───── Fragmento seleccionado
Resulta Que Ser Gringo Es Una Habilidad Vendible
En los últimos casi seis años varias personas me han dicho: “¿Por qué no enseñas inglés?” Nunca lo tomé en serio. No fue sino hasta hace poco, sentado en un brunch con Max, tomando ese café colombiano que está una chimba, mirando el letrero de una academia de inglés al otro lado de la calle, que realmente lo consideré como un camino viable. Me dije: ¿por qué no? ¿Qué es lo peor que podría pasar?
¿Por Qué Ahora?
Usé Gemini para investigar qué certificaciones serían las mejores para empezar y que se pudieran usar en cualquier parte del mundo. Me decidí por TEFL Org y su certificación en línea. Luego, unos días después, una vecina me estaba hablando mientras nuestros perros jugaban y me preguntó si daba clases de inglés porque ella y su hija querían mejorar el suyo. La vida puede ser muy chistosa a veces.
Solo llevo un tercio del curso de TEFL y ya tengo tres estudiantes.
Los Números
El peso ha estado haciendo lo mejor que ha hecho desde que llegué aquí, lo que significa que pagar en dólares se ha vuelto más caro. Mi arriendo ronda los $500-550 USD al mes, que mi discapacidad del VA cubre. Mis gastos totales rondan los $1,400-1,600 USD al mes. No pregunten cuánto de eso es Max.
Si pudiera llegar a ganar con las clases de inglés la misma cantidad mensual que mi cheque de discapacidad, estaría más que contento con eso.
──────────
• Tarea asignada 1: En el texto sobre enseñar inglés, convierte en una lista breve el párrafo que empieza "El peso ha estado haciendo" sin perder sus datos principales.
• Tarea asignada 2: Por favor, retoma el texto sobre enseñar inglés y continúalo a partir de su última oración.
Los registros no guardan relación con el texto sobre enseñar inglés.
───── Datos proporcionados
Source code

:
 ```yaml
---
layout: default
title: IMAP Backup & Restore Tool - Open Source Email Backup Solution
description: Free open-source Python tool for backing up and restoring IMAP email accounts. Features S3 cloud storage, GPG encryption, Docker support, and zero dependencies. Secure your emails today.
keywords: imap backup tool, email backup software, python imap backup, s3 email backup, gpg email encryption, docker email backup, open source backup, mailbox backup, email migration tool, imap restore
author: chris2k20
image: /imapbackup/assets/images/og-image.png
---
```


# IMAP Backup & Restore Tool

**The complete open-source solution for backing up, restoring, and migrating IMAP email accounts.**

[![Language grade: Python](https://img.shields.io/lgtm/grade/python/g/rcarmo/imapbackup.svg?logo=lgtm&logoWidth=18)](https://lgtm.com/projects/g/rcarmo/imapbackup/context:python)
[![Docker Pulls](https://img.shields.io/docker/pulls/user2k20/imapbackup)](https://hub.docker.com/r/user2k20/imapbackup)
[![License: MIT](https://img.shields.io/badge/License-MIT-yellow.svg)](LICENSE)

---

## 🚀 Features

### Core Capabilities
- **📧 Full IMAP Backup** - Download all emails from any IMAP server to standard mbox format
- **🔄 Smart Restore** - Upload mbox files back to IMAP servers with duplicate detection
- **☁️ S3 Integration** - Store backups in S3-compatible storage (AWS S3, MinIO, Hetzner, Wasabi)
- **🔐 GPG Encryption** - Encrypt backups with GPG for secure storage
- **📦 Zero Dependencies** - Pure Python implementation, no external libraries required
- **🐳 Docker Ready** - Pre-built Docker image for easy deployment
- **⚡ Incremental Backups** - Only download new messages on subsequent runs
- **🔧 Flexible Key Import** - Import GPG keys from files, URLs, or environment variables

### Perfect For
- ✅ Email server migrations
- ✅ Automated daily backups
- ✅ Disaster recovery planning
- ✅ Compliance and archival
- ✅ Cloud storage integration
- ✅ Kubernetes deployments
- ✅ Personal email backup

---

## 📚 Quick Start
──────────
• Resultado 1:
- El peso está en su mejor momento desde que llegué, así que pagar en dólares sale más caro.
- Arriendo: unos $500-550 USD al mes, cubiertos por mi discapacidad del VA.
- Gastos totales: alrededor de $1,400-1,600 USD al mes.

• Resultado 2:
La Verdad
El plan por ahora no es salirme del todo de la tecnología. La idea es un trabajo extra, un ingreso complementario, algo que puedo hacer en cualquier parte del mundo. Si Colombia un día deja de ser mi hogar, el flujo de ingresos se viene conmigo. Y si esto termina siendo algo que de verdad disfruto y crece hasta el punto en que pueda reemplazar mis ingresos como desarrollador, pues sí, haría ese salto.
Con el estado de la industria tech y mi propio agotamiento, esto ha sido un cambio bienvenido de energía mental. También he redescubierto lo absurdo que es el inglés como idioma. Mi español es un desastre y aun así es un idioma más fácil de aprender.
Para Cerrar
Voy por un tercio del curso, ya tengo tres estudiantes, y más interés del que esperaba. En algún lugar allá en los Estados Unidos, mi profesora de inglés de bachillerato, la señorita Scoffield, está leyendo esto y muriéndose de la risa de que este payaso de clase está enseñando inglés. Ser gringo, resulta, tiene sus usos.